WRITTEN EXERCISE A:
Does each statement agree with the passage on retrenchment and redundancy? Answer yes or no for each, quoting the deciding words of the passage.
(i) Since 1982, workers regulated by awards have had certain protections in relation to termination by reason of redundancy.
(ii) A retrenched worker cannot make a claim for unfair dismissal.
(iii) It is the employee, rather than the job, that becomes redundant.

PROVIDED TEXT:
-----
UNDERSTANDING WHAT IS “RETRENCHMENT” AND “REDUNDANCY”
An employee is said to be “retrenched” when his or her job becomes
redundant and the employer either cannot offer the employee any alternative
position or, any alternative position offered by the employer cannot be accepted
by the employee.
The concept of “retrenchment” is usually linked with “redundancy” and
also with the concept of “severance” or “severance pay”.
The following is a brief explanation of what these various expressions mean
in practice.
An employee is often referred to as “redundant” but a more accurate
description is that the job the employee was employed to perform is redundant
(that is, the employer does not want the job performed by anyone, anymore) and
the employee’s employment is then terminated by reason of that redundancy.
That is, a job becomes redundant, not an employee.
“Retrenchment” is the expression to describe what occurs to an employee
whose employment is terminated by reason of his or her job becoming redundant.
“Severance” is the expression, usually seen as “severance pay”,
referrable to the amount or amounts an employee receives upon being retrenched.
In cases of termination by reason of redundancy (that is, retrenchment), the
law requires an employer to treat the employee fairly and lawfully. For example,
an employer is not allowed to single out an employee for retrenchment as an easy
means of avoiding a process of performance review of the employee or to avoid a
claim of unfair dismissal by the employee.
Furthermore, since 1982 that part of the workforce that is regulated by
awards has certain protections in relation to termination by reason of
redundancy. Employees not regulated by awards (e.g. executive level employees)
do not have the same specific protections, but there are court precedents that
now recognise that employers nevertheless do have obligations to such employees
in circumstances of redundancy.
Redundancy and unfair dismissal laws interact in such a way that a retrenched
worker can make a claim for unfair dismissal. However, the court will take the
view that provided the employer has acted in good faith then the employer’s
needs must be respected. However, a claim can be made that the dismissal by way
of redundancy is harsh, unjust or unreasonable on the grounds that:
- the worker was unfairly selected for redundancy;
- the worker was selected for redundancy because of work performance without
having been given the opportunity to respond to the employer’s concerns
about his ability or performance;
- the worker was not properly consulted before the decision to retrench was
made;
- in some cases non-award employees can attack the adequacy of the
redundancy payments made to them.
-----
(Data records)

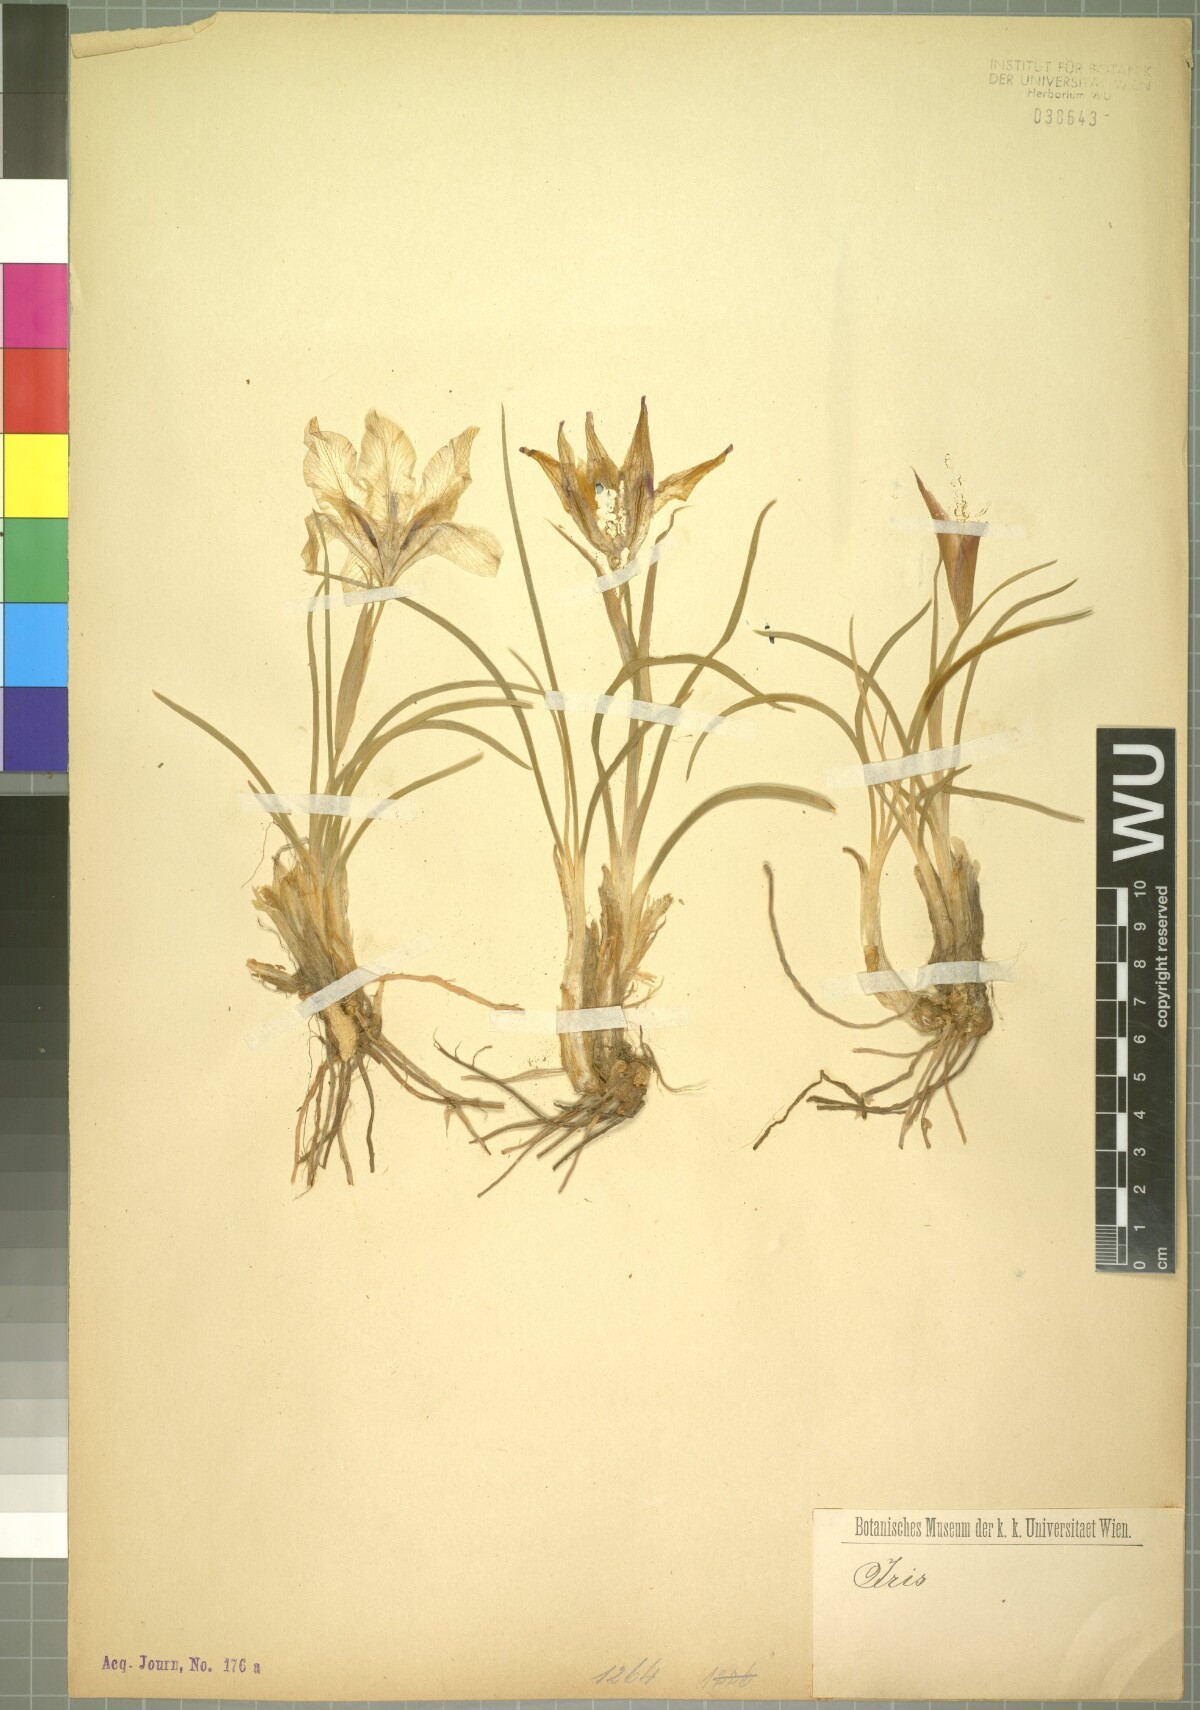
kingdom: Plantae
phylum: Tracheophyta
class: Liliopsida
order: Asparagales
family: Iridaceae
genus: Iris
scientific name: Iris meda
-----
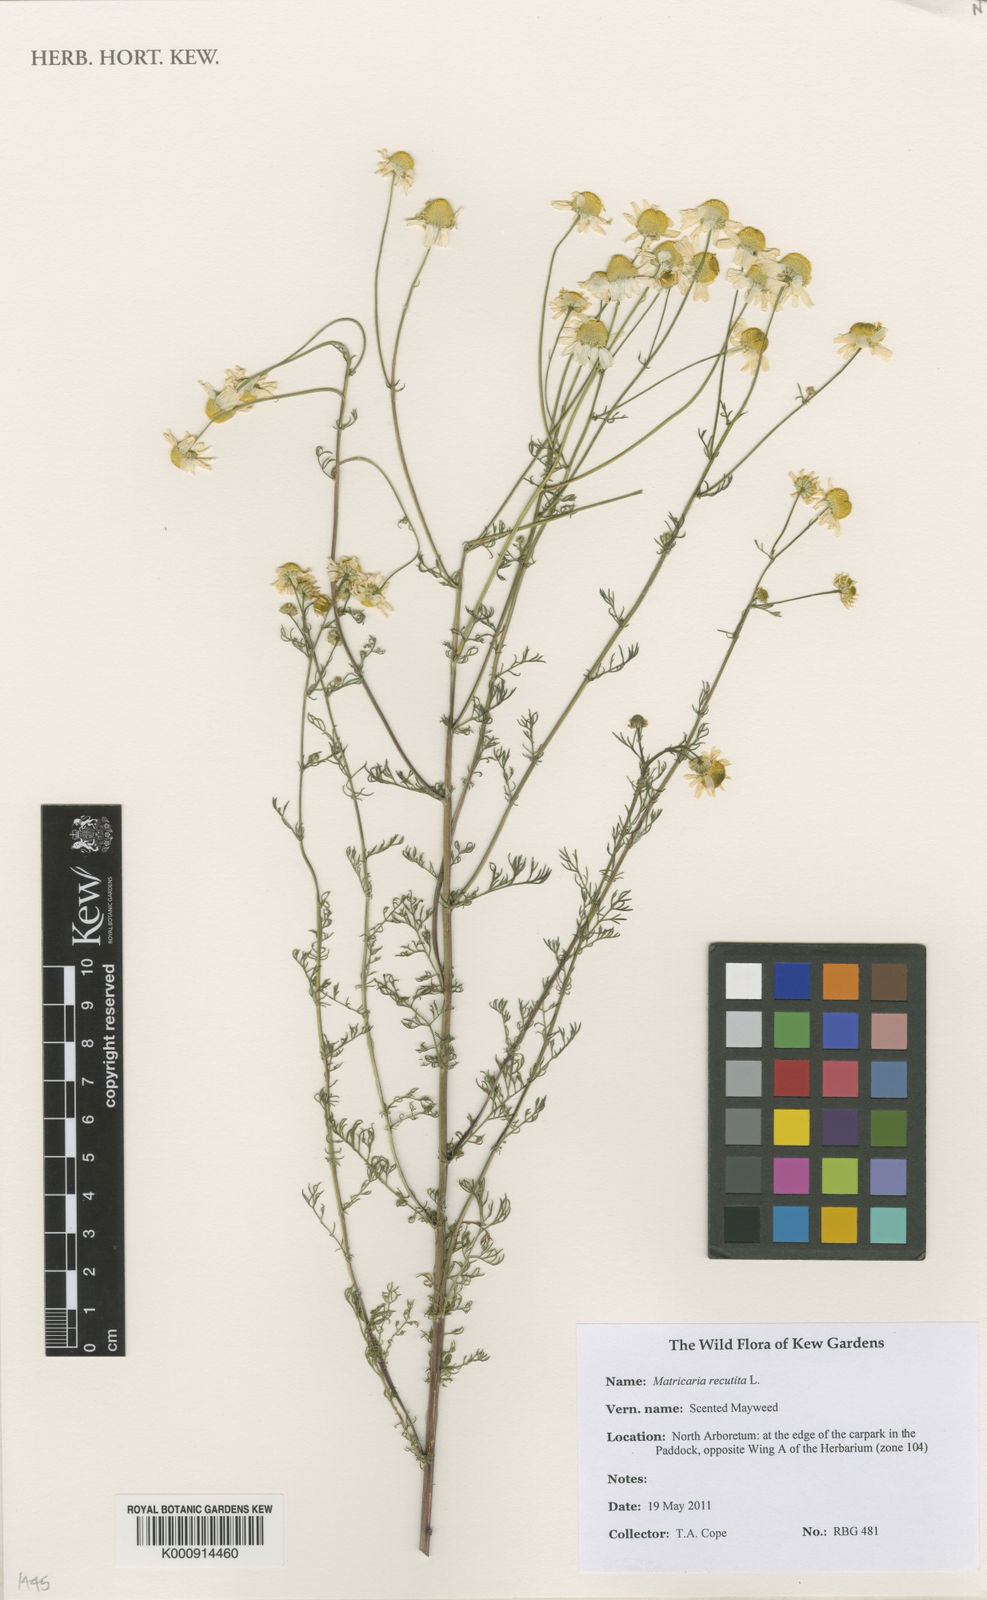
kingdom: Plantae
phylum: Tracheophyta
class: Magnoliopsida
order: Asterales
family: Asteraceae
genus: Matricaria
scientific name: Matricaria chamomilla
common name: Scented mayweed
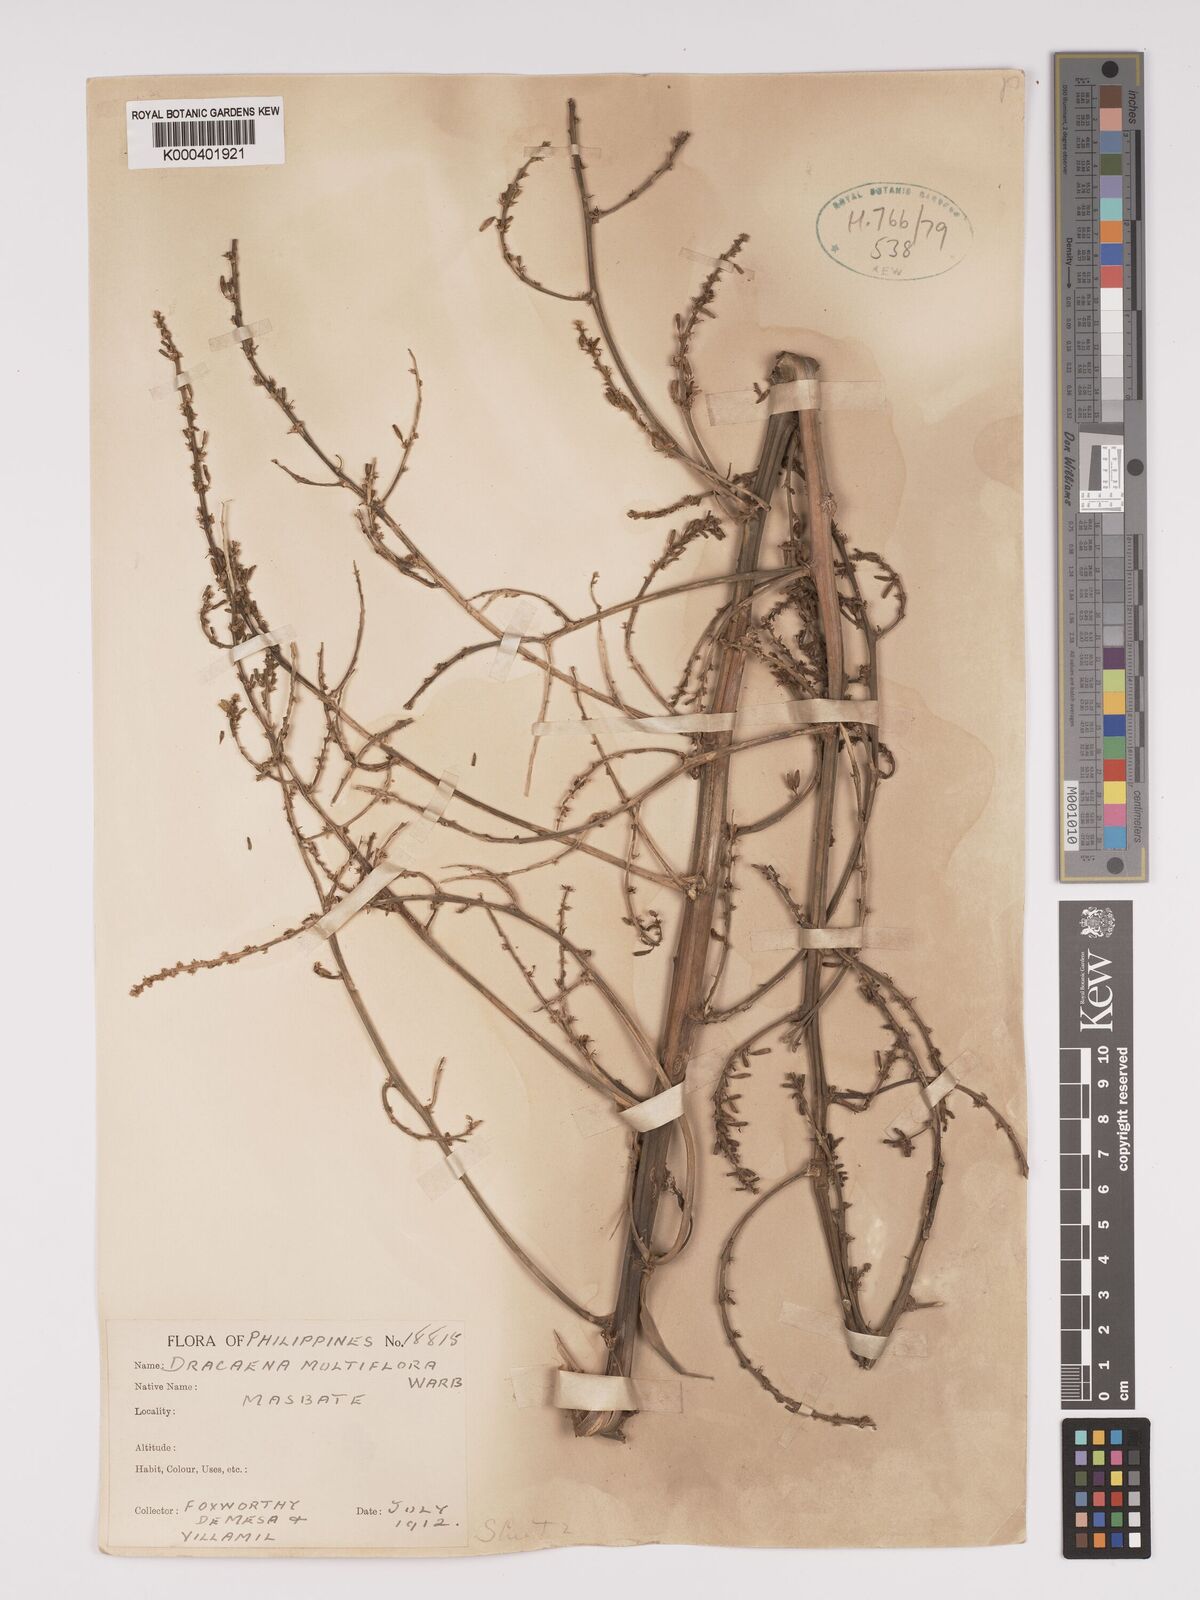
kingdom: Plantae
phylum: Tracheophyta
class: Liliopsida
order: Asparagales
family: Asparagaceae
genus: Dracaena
-----
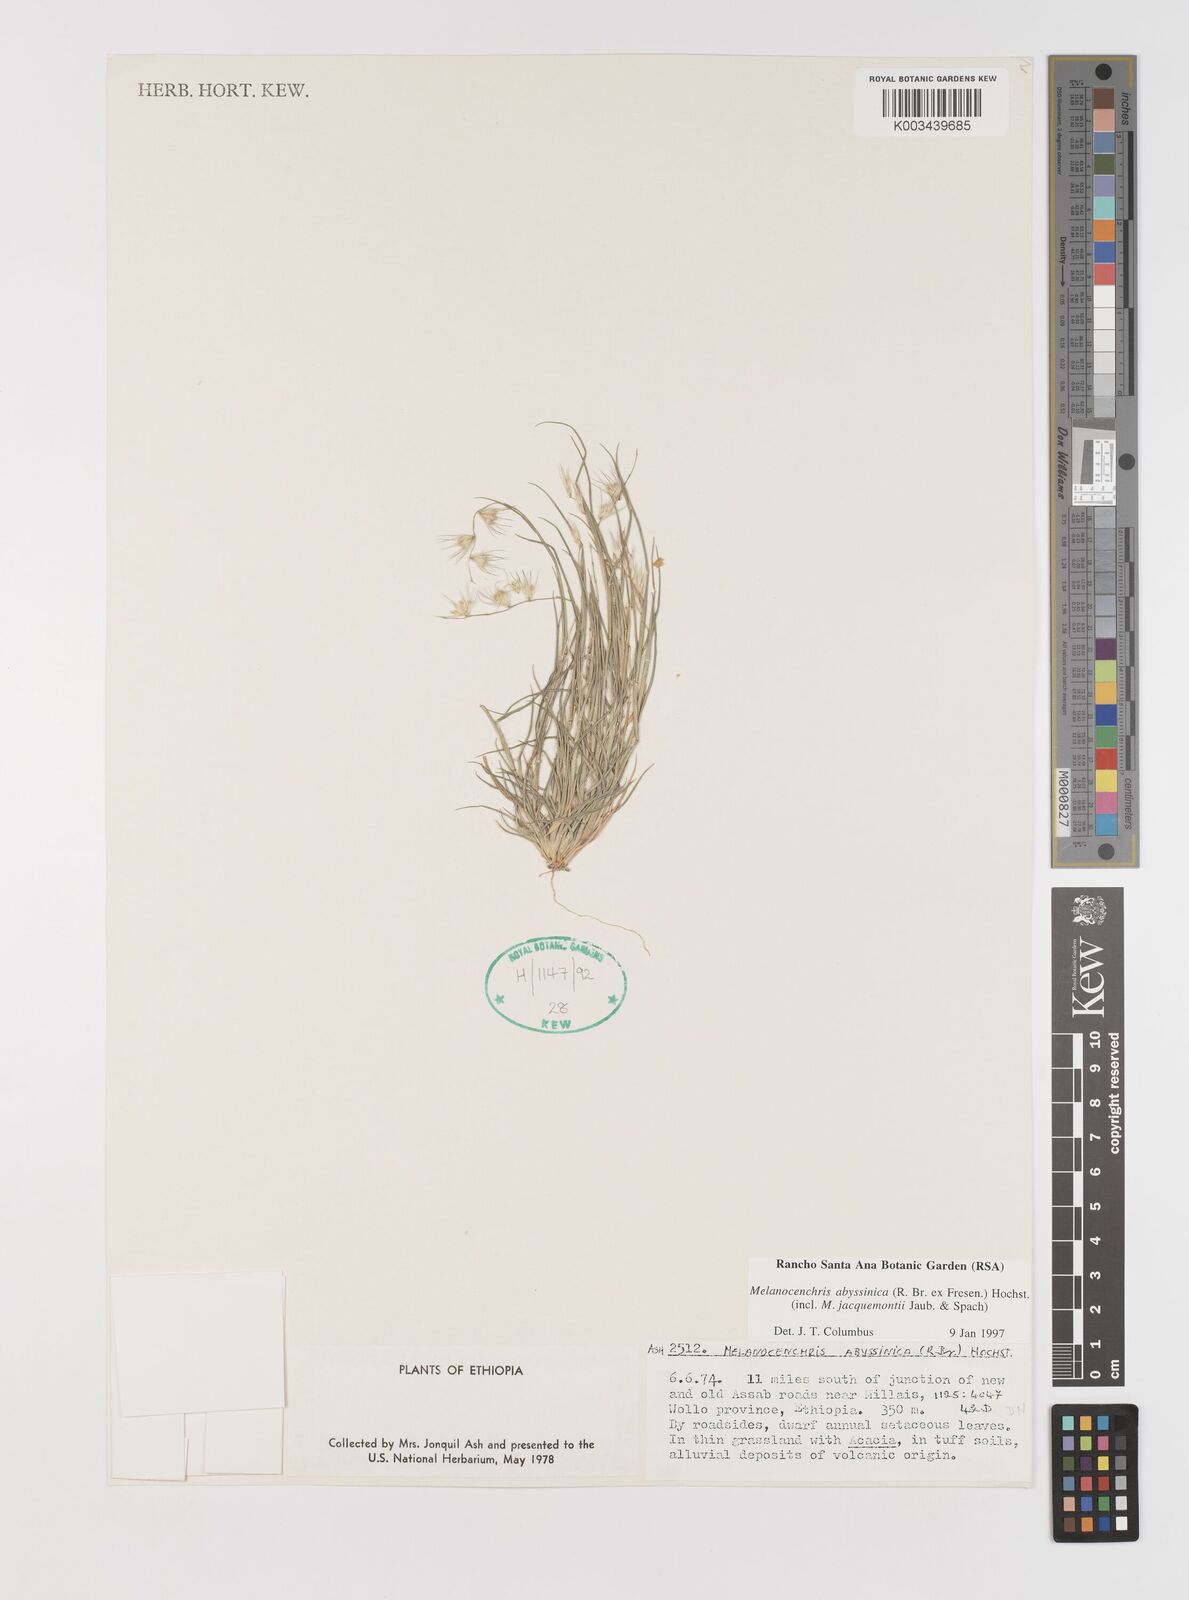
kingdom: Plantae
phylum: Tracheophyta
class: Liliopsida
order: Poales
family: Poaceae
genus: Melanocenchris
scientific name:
-----
WRITTEN EXERCISE B: Rewrite the listing lines starting at the one containing "scientific name: Matricaria chamomilla" and ending at the one containing "family: Asparagaceae", with "common name" replaced by "vernacular name". Leave out the pictures.

SOLUTION A:
(i) Yes: "since 1982 that part of the workforce that is regulated by awards has certain protections in relation to termination by reason of redundancy"
(ii) No: "a retrenched worker can make a claim for unfair dismissal"
(iii) No: "a job becomes redundant, not an employee"

SOLUTION B:
scientific name: Matricaria chamomilla
vernacular name: Scented mayweed
kingdom: Plantae
phylum: Tracheophyta
class: Liliopsida
order: Asparagales
family: Asparagaceae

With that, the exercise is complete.